Isn’t it amazing that the
workhorses of the Sri Lankan Railway System are the 13 functioning (the
fourteenth of the fourteen was destroyed by the LTTE) Canadian Diesel Engines
(built by General Motors Canada from 1954 to 1966) imported as part of the
Colombo Plan Aid Project?
The dead ducks appear to be the
French Engines imported during the Chandrika Kumaratuga regime, at huge cost and
the latest crop of ever failing engines from China. It must be stressed that we
WILL NOT have a functioning Railway if not for these Canadian Engines.
I am sure the return on
Investment, the productivity and millions of KMs driven and MOST IMPORTANTLY
the RELIABILITY is beyond imaginable. I SALUTE the technicians and engineers
who built these outstanding train engines, and also those within our Railways
Department who strive to maintain them, in light of lack of spare parts, which
result in them having to improvise, and especially manufacture spares to keep
these giants of steel, all 80 Tonnes of them on the rails!! Who would have guessed
that in 2014 they were still as good as new!

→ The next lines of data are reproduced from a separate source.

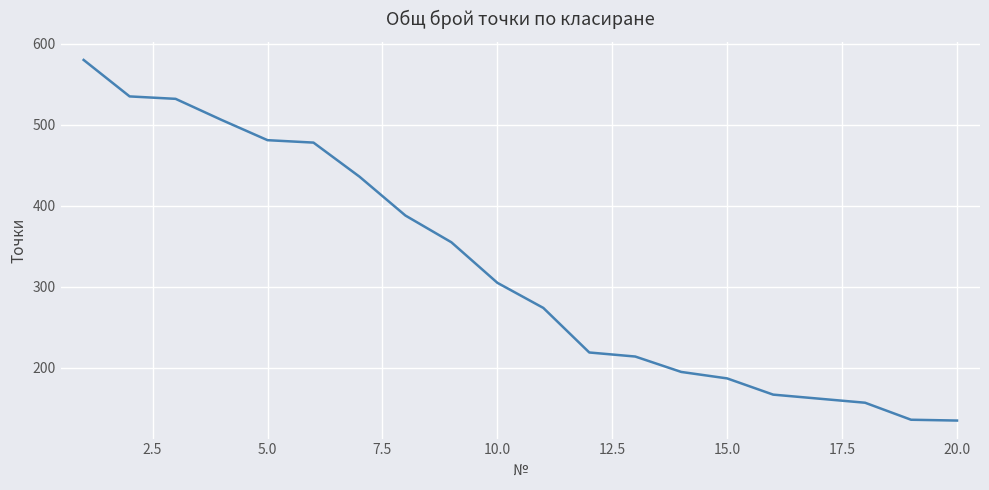

Is this an area chart (filled region under the line)?

No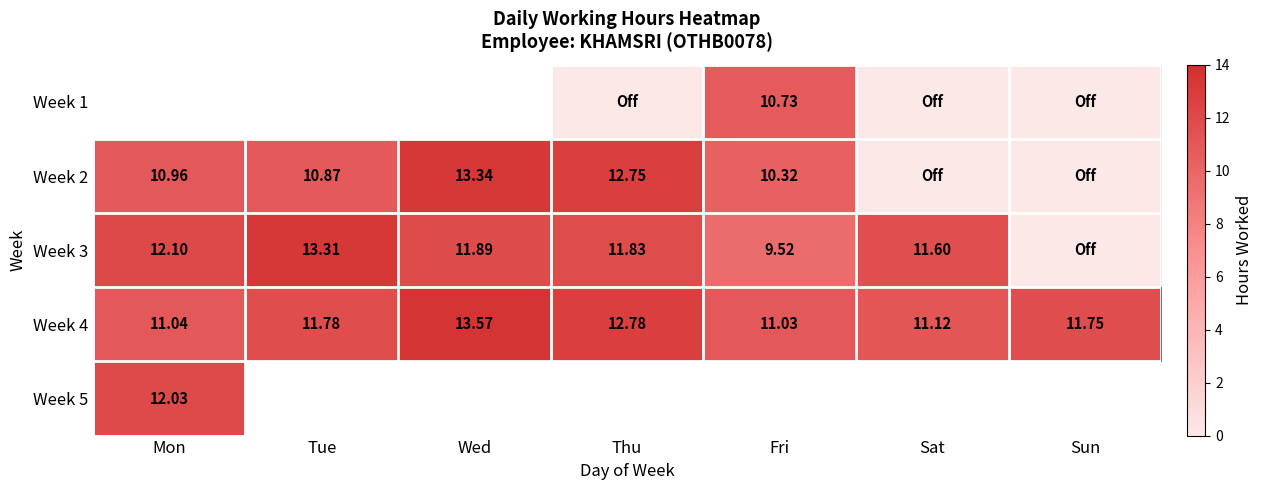

Which label corresponds to the smallest value in the chart?

Thu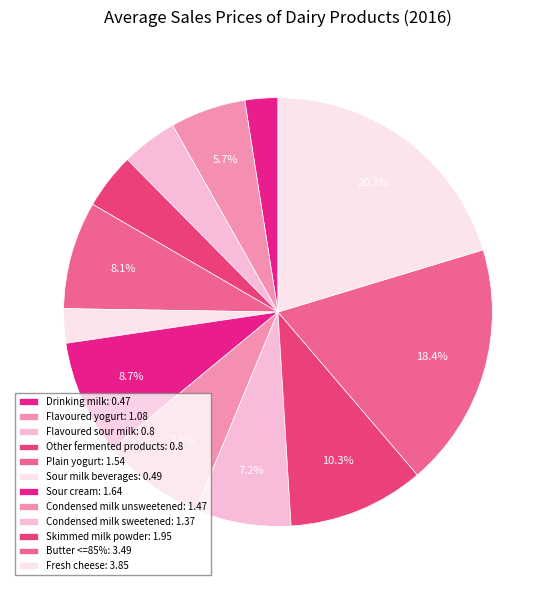

Is there any slice that represents more than half of the pie?

No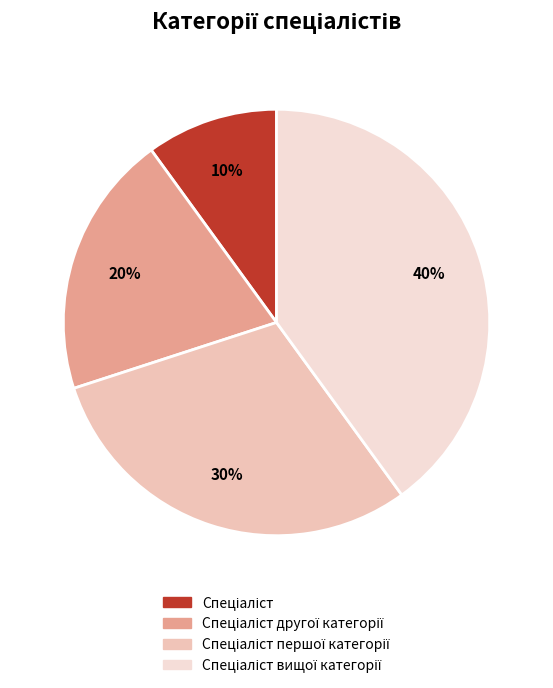

Does any single category account for the majority?

No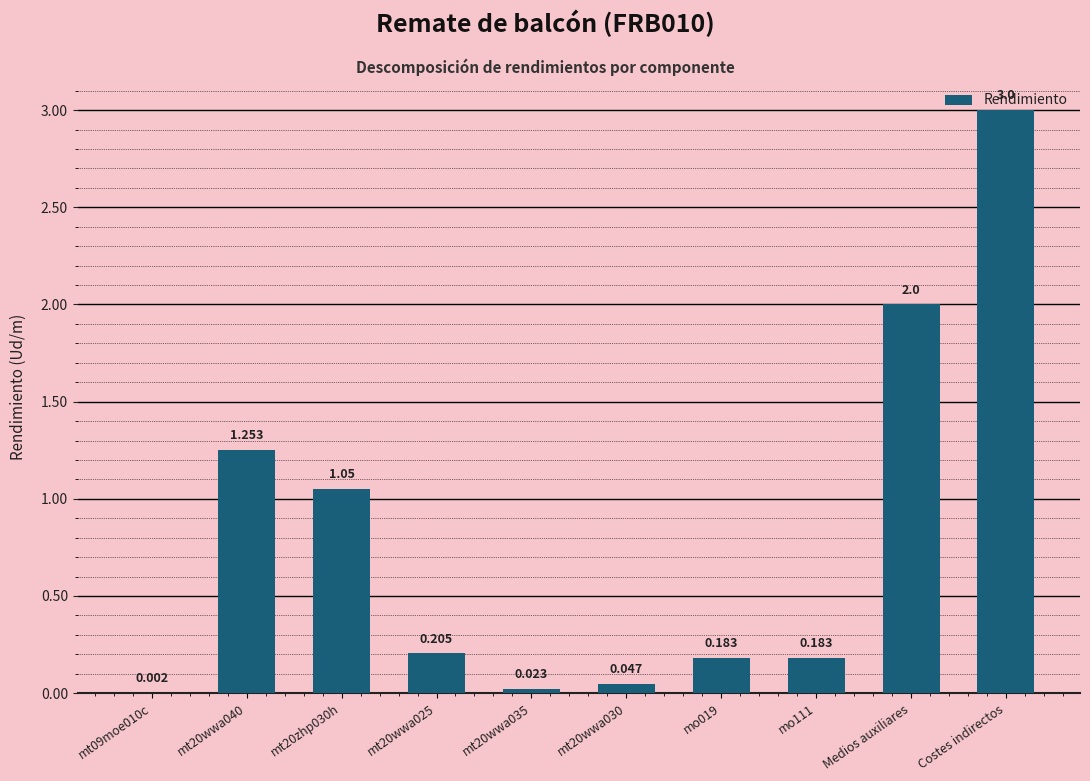

At which category does the chart reach its peak across all series?

Costes indirectos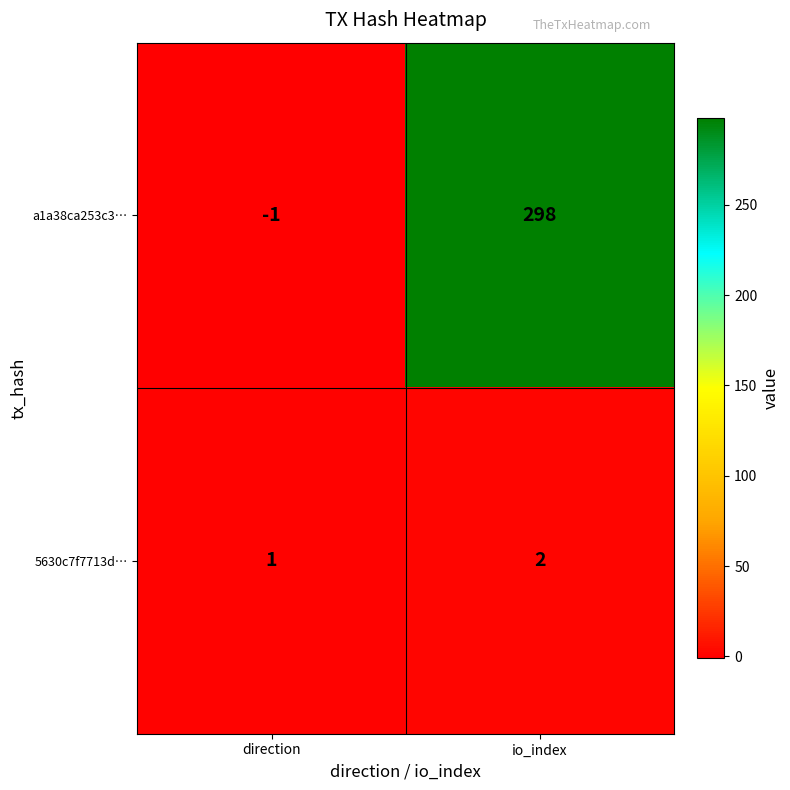

The a1a38ca253c3… series shows -1 at direction. True or false?

True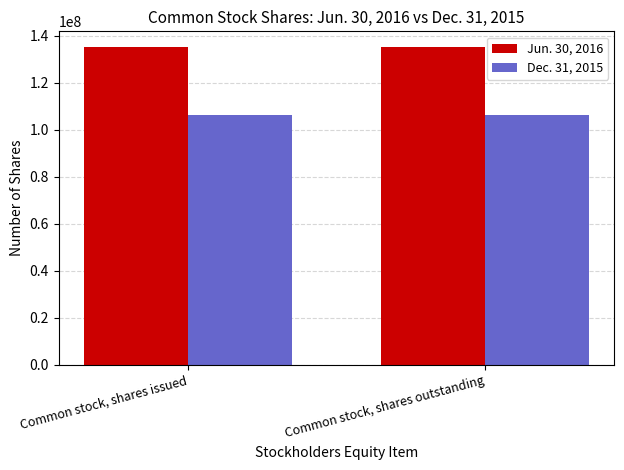

Is the value of Jun. 30, 2016 at Common stock, shares issued greater than the value of Dec. 31, 2015 at Common stock, shares issued?

Yes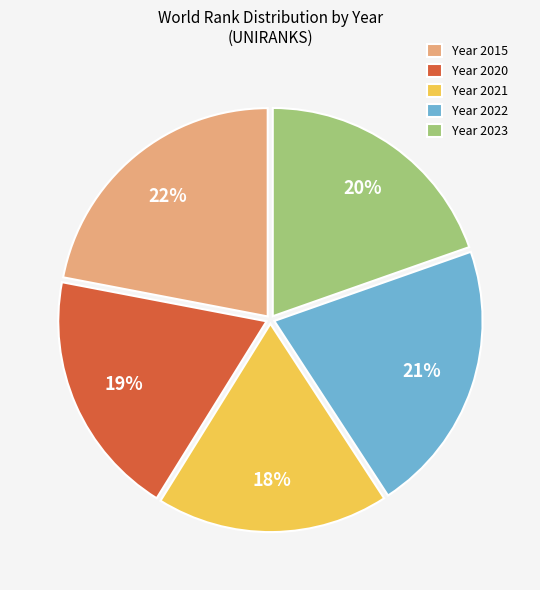

To the nearest percent, what is the average slice percentage?

20%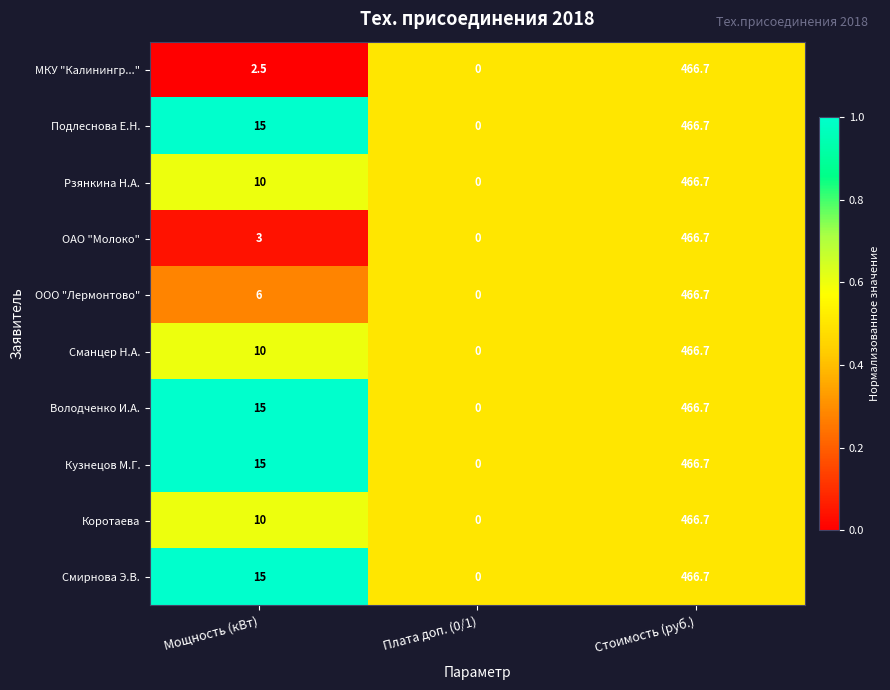

Reading left to right, list all the values displayed in this chart.

МКУ "Калинингр...": Мощность (кВт)=2.5	Плата доп. (0/1)=0.0	Стоимость (руб.)=466.7
Подлеснова Е.Н.: Мощность (кВт)=15.0	Плата доп. (0/1)=0.0	Стоимость (руб.)=466.7
Рзянкина Н.А.: Мощность (кВт)=10.0	Плата доп. (0/1)=0.0	Стоимость (руб.)=466.7
ОАО "Молоко": Мощность (кВт)=3.0	Плата доп. (0/1)=0.0	Стоимость (руб.)=466.7
ООО "Лермонтово": Мощность (кВт)=6.0	Плата доп. (0/1)=0.0	Стоимость (руб.)=466.7
Сманцер Н.А.: Мощность (кВт)=10.0	Плата доп. (0/1)=0.0	Стоимость (руб.)=466.7
Володченко И.А.: Мощность (кВт)=15.0	Плата доп. (0/1)=0.0	Стоимость (руб.)=466.7
Кузнецов М.Г.: Мощность (кВт)=15.0	Плата доп. (0/1)=0.0	Стоимость (руб.)=466.7
Коротаева: Мощность (кВт)=10.0	Плата доп. (0/1)=0.0	Стоимость (руб.)=466.7
Смирнова Э.В.: Мощность (кВт)=15.0	Плата доп. (0/1)=0.0	Стоимость (руб.)=466.7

This is a tribute to the days,
when bribes, commissions and personal glory were set aside in the NATIONAL
INTEREST and the far sighted leaders of the ERA who determined that this was
what we needed. NONE of them would have believed that they all (except for the
one blown up by the LTTE) survive and thrive to this day to pull the main
intercity trains of the day.
This is clear evidence if it was
still needed, that bribery and corruption, on the scale of Norochcholai, and other
Prestigious infrastructural projects result in WASTE pure and simple, with the Country
having to pay a high price for the sins of their elected representatives who put
SELF BEFORE COUNTRY and talk on the stage with the lie of COUNTRY BEFORE SELF!!
I took the overnight train from Gal
Oya to Fort, having booked a third class sleeperette four days before travel, as
all other bookable places including the births had been booked in advance. The train
departed on time, and arrived in Fort on time, and the journey was smooth, and thanks
to the wonderful purr of the engine, which I am sure an experienced trainspotter
can identify, as to class and type of engine, was the Manitoba imported a year before
I was born would likely be in service after I pass on!!